| DATASET RECORDS |
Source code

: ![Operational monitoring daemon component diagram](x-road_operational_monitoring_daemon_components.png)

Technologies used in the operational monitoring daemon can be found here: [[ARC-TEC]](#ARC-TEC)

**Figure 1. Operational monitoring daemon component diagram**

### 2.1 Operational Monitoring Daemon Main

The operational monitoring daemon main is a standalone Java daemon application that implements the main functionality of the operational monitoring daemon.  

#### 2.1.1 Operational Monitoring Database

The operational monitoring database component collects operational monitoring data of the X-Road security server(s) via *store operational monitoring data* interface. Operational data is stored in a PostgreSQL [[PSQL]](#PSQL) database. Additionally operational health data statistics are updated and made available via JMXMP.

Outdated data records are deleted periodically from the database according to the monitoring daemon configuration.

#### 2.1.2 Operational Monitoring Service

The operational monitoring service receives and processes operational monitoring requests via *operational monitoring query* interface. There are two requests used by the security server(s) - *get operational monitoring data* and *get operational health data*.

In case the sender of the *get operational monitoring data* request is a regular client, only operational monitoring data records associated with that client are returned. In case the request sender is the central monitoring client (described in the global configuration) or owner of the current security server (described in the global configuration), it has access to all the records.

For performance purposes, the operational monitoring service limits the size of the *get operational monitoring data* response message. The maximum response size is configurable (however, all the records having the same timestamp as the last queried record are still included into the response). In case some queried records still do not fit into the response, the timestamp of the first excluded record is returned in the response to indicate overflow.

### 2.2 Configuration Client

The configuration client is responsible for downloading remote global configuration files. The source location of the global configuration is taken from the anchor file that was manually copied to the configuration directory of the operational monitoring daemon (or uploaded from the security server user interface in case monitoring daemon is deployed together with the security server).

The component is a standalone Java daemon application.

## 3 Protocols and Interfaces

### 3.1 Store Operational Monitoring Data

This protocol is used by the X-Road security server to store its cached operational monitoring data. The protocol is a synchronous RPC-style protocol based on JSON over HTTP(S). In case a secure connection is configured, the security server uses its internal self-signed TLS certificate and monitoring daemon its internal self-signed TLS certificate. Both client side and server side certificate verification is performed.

| JOB |
Rewrite the data above as a Markdown table with two columns, Row and Line. Number the nonblank lines in order under Row, put each one under Line, and omit the blank lines.

| RESULT FOR THIS EXERCISE |
| Row | Line |
|---|---|
| 1 | Source code |
| 2 | : ![Operational monitoring daemon component diagram](x-road_operational_monitoring_daemon_components.png) |
| 3 | Technologies used in the operational monitoring daemon can be found here: [[ARC-TEC]](#ARC-TEC) |
| 4 | **Figure 1. Operational monitoring daemon component diagram** |
| 5 | ### 2.1 Operational Monitoring Daemon Main |
| 6 | The operational monitoring daemon main is a standalone Java daemon application that implements the main functionality of the operational monitoring daemon.   |
| 7 | #### 2.1.1 Operational Monitoring Database |
| 8 | The operational monitoring database component collects operational monitoring data of the X-Road security server(s) via *store operational monitoring data* interface. Operational data is stored in a PostgreSQL [[PSQL]](#PSQL) database. Additionally operational health data statistics are updated and made available via JMXMP. |
| 9 | Outdated data records are deleted periodically from the database according to the monitoring daemon configuration. |
| 10 | #### 2.1.2 Operational Monitoring Service |
| 11 | The operational monitoring service receives and processes operational monitoring requests via *operational monitoring query* interface. There are two requests used by the security server(s) - *get operational monitoring data* and *get operational health data*. |
| 12 | In case the sender of the *get operational monitoring data* request is a regular client, only operational monitoring data records associated with that client are returned. In case the request sender is the central monitoring client (described in the global configuration) or owner of the current security server (described in the global configuration), it has access to all the records. |
| 13 | For performance purposes, the operational monitoring service limits the size of the *get operational monitoring data* response message. The maximum response size is configurable (however, all the records having the same timestamp as the last queried record are still included into the response). In case some queried records still do not fit into the response, the timestamp of the first excluded record is returned in the response to indicate overflow. |
| 14 | ### 2.2 Configuration Client |
| 15 | The configuration client is responsible for downloading remote global configuration files. The source location of the global configuration is taken from the anchor file that was manually copied to the configuration directory of the operational monitoring daemon (or uploaded from the security server user interface in case monitoring daemon is deployed together with the security server). |
| 16 | The component is a standalone Java daemon application. |
| 17 | ## 3 Protocols and Interfaces |
| 18 | ### 3.1 Store Operational Monitoring Data |
| 19 | This protocol is used by the X-Road security server to store its cached operational monitoring data. The protocol is a synchronous RPC-style protocol based on JSON over HTTP(S). In case a secure connection is configured, the security server uses its internal self-signed TLS certificate and monitoring daemon its internal self-signed TLS certificate. Both client side and server side certificate verification is performed. |